Golf Town was already using direct mail media as an effective way to reach customers and drive business. Typically, when a new customer makes a purchase, they’re asked for their postal code, which is then used to determine where to send flyers. By partnering with Pelmorex, Golf Town hoped to sharpen its geolocation targeting and send flyers to neighbourhoods with the greatest clusters of “golfing non-Golf Town customers,” as Lecoq describes them. It was a move that helped the sports retailer turn flyers from a retention tactic into an acquisition tool.

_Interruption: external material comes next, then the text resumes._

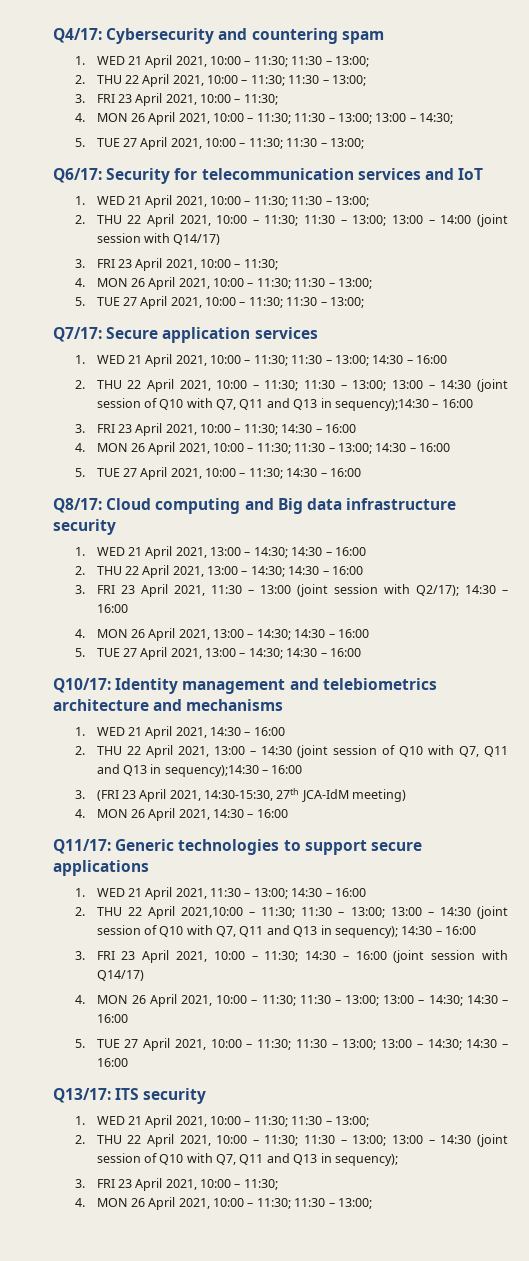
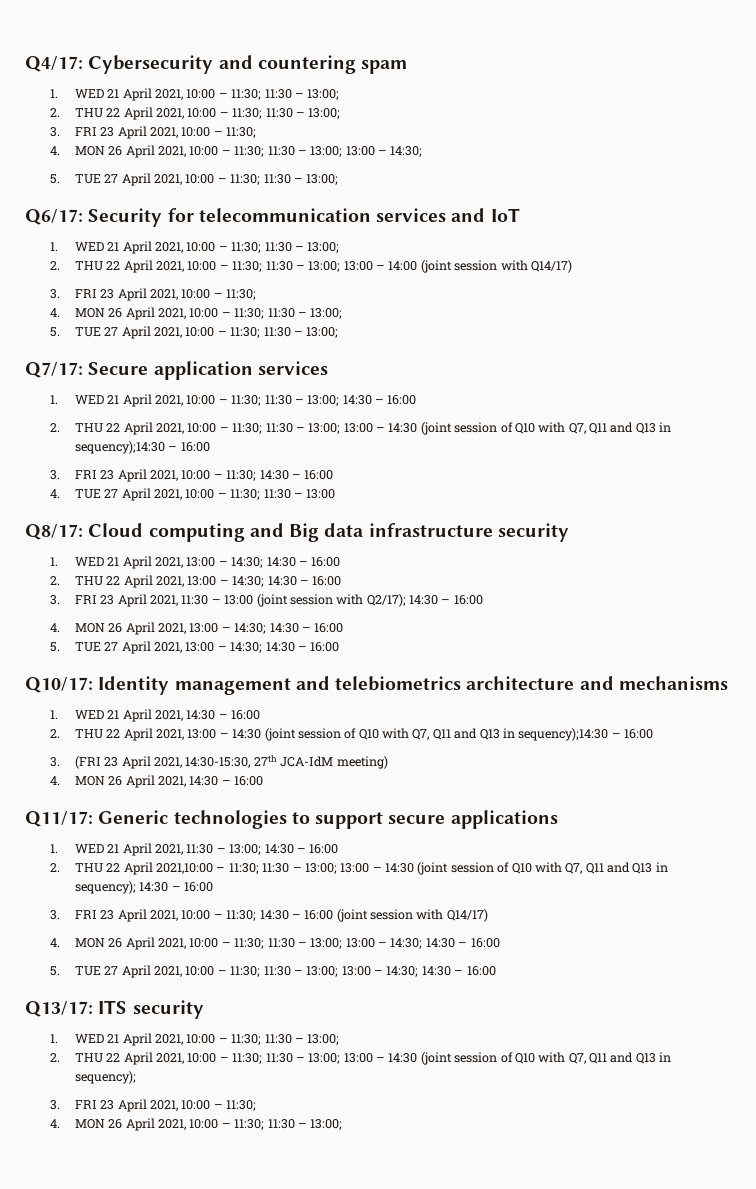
[96,442,451,455] [74,467,361,480] MON 26 April 2021, 10:00 – 11:30; 11:30 – 13:00; 14:30 – 16:00 // 5. TUE 27 April 2021, 10:00 – 11:30; 14:30 – 16:00 -> [74,488,336,501] TUE 27 April 2021, 10:00 – 11:30; 11:30 – 13:00

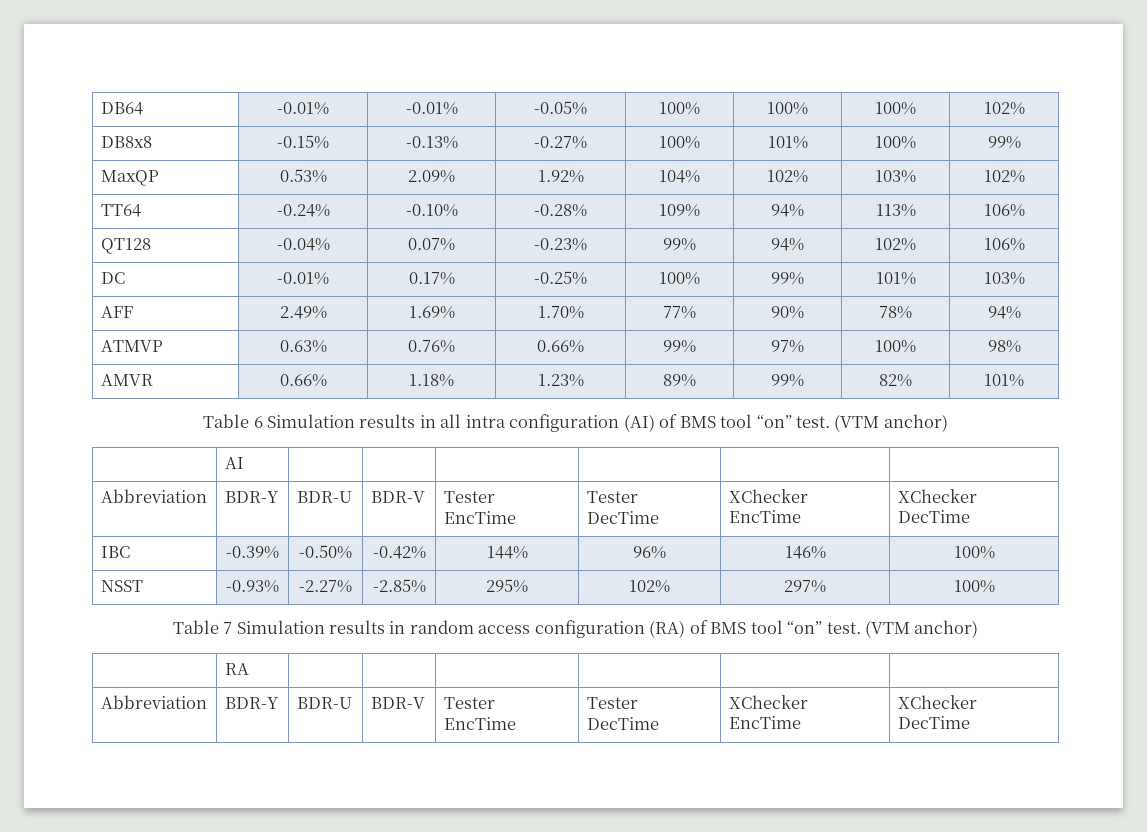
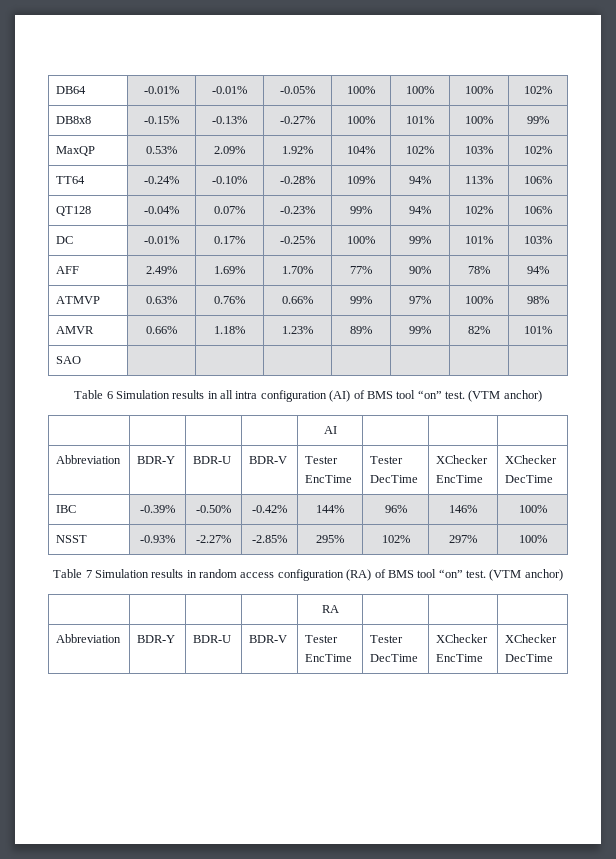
(1024, 380) none -> [56,356,82,364] // SAO | | | | | | |
[224,457,244,469] AI | | | -> [323,426,337,434] | | | AI
[224,663,249,675] RA | | | -> [321,605,339,613] | | | RA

Driving results with direct mail

For the retargeting campaign, 40,000 cards were sent via Personalized MailTM. The offer could be redeemed at the Golf Town location closest to their address. The conversion rate was 3.17 per cent, representing sales revenue of just over $158,000. “That, in my opinion, is a great performance, knowing this was an in-store-only play,” says Lecoq.

Redemptions continued throughout the 11-week campaign. That constant activity confirms that, when combined with the right offer, delivered at the right time to the right audience, direct mail grabs attention and drives action. “We were able to determine that retargeting doesn’t need to be seen as an online-only marketing tactic,” says Lecoq.

With Pelmorex, Golf Town was able to work out where flyers weren’t getting the results they wanted. They reduced distribution and shifted attention to the new areas the weather app data had identified. By targeting flyer distribution more effectively, Golf Town saw double-digit sales growth immediately following the campaign.